The Gillespie Approach may be helpful as a part of a therapeutic plan for patients with post-traumatic stress disorder.
A woman in her 20s presented for evaluation. I had seen her about twenty years ago as a young child. She told me that she recently had a traumatic event in a large city.
As she was returning to her apartment where she lived alone, a man followed her into the lobby and down her hallway. She ran to open her apartment door, locked it, and called 911. The police apprehended the man, but no arrest was made.
Her mom picked her up and brought her back home to the Philadelphia suburbs. She was in a very distraught mental state. Her mother called me and asked if I could help. I was not sure, but I said, “Let me examine her.”
She appeared to be in a sympathetic nervous system mode, where a tiger is chasing you in the jungle and you are running for your life. I felt the fascia in her neck melting in therapy, and her body responded well.

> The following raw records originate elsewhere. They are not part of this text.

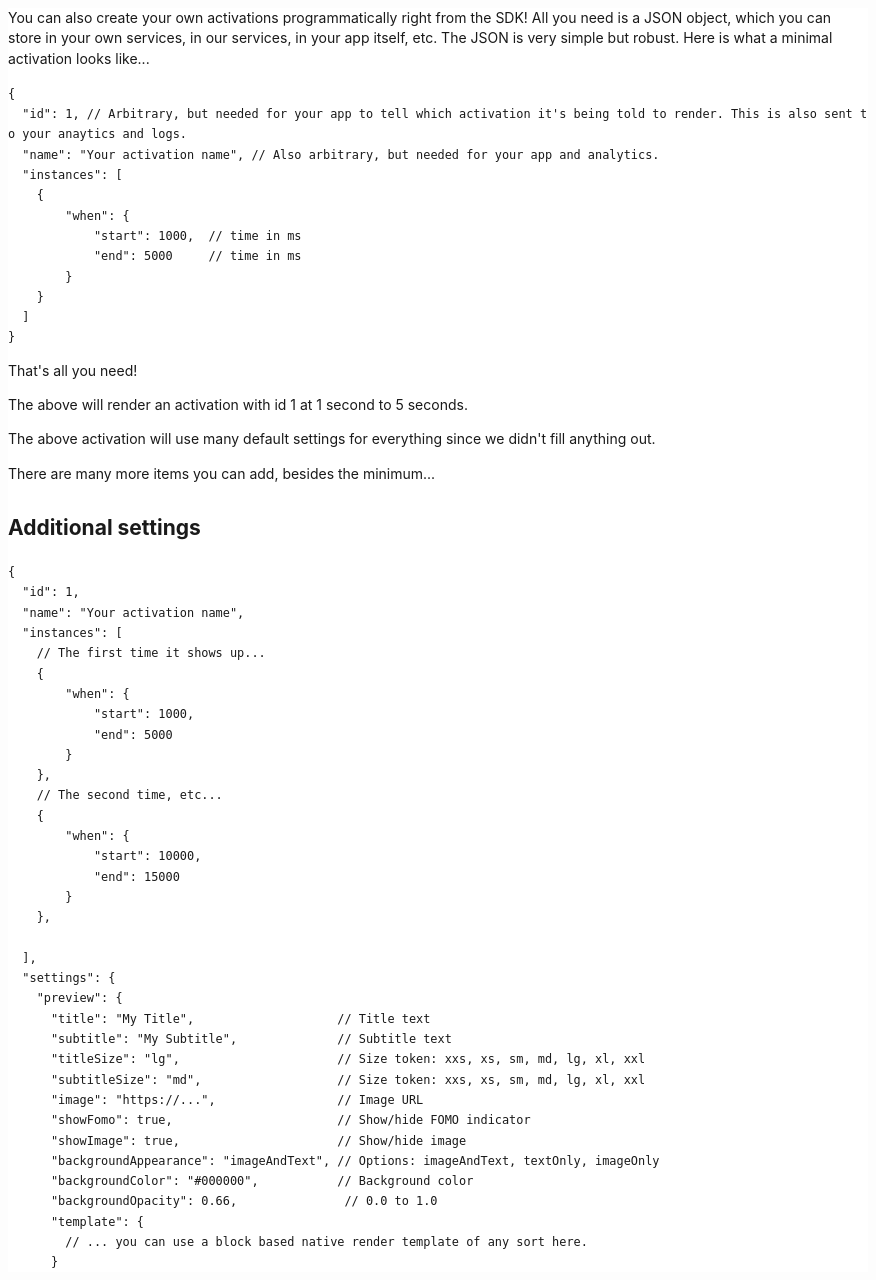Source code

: You can also create your own activations programmatically right from the SDK! All you need is a JSON object, which you can store in your own services, in our services, in your app itself, etc. The JSON is very simple but robust. Here is what a minimal activation looks like...

```jsonc
{
  "id": 1, // Arbitrary, but needed for your app to tell which activation it's being told to render. This is also sent to your anaytics and logs.
  "name": "Your activation name", // Also arbitrary, but needed for your app and analytics.
  "instances": [
    {
        "when": {
            "start": 1000,  // time in ms
            "end": 5000     // time in ms
        }
    }
  ]
}
```
That's all you need!

The above will render an activation with id 1 at 1 second to 5 seconds. 

The above activation will use many default settings for everything since we didn't fill anything out.

There are many more items you can add, besides the minimum...

## Additional settings

```jsonc
{
  "id": 1,
  "name": "Your activation name",
  "instances": [
    // The first time it shows up...
    {
        "when": {
            "start": 1000,
            "end": 5000
        }
    },
    // The second time, etc...
    {
        "when": {
            "start": 10000,
            "end": 15000
        }
    },

  ],
  "settings": {
    "preview": {
      "title": "My Title",                    // Title text
      "subtitle": "My Subtitle",              // Subtitle text
      "titleSize": "lg",                      // Size token: xxs, xs, sm, md, lg, xl, xxl
      "subtitleSize": "md",                   // Size token: xxs, xs, sm, md, lg, xl, xxl
      "image": "https://...",                 // Image URL
      "showFomo": true,                       // Show/hide FOMO indicator
      "showImage": true,                      // Show/hide image
      "backgroundAppearance": "imageAndText", // Options: imageAndText, textOnly, imageOnly
      "backgroundColor": "#000000",           // Background color
      "backgroundOpacity": 0.66,               // 0.0 to 1.0
      "template": {
        // ... you can use a block based native render template of any sort here.
      }
```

Her seventy-second brain cycle helped to put her in a parasympathetic nervous system mode. On the next visit, she told me that she felt much calmer and more relaxed after leaving the office. She said that she felt more open when her internal blockages released. She will be working with a psychologist soon.
Trauma can present in many forms. For soldiers returning from war to anyone experiencing a traumatic event, our work can be an important piece of the healing puzzle.
The Gillespie Approach is a massage modality that helps the body release its tight connective or fascial tissue from its physical and emotional traumas. We have a special interest working with newborns, whose untreated fascial strains from birth trauma can result in a lifetime of suffering.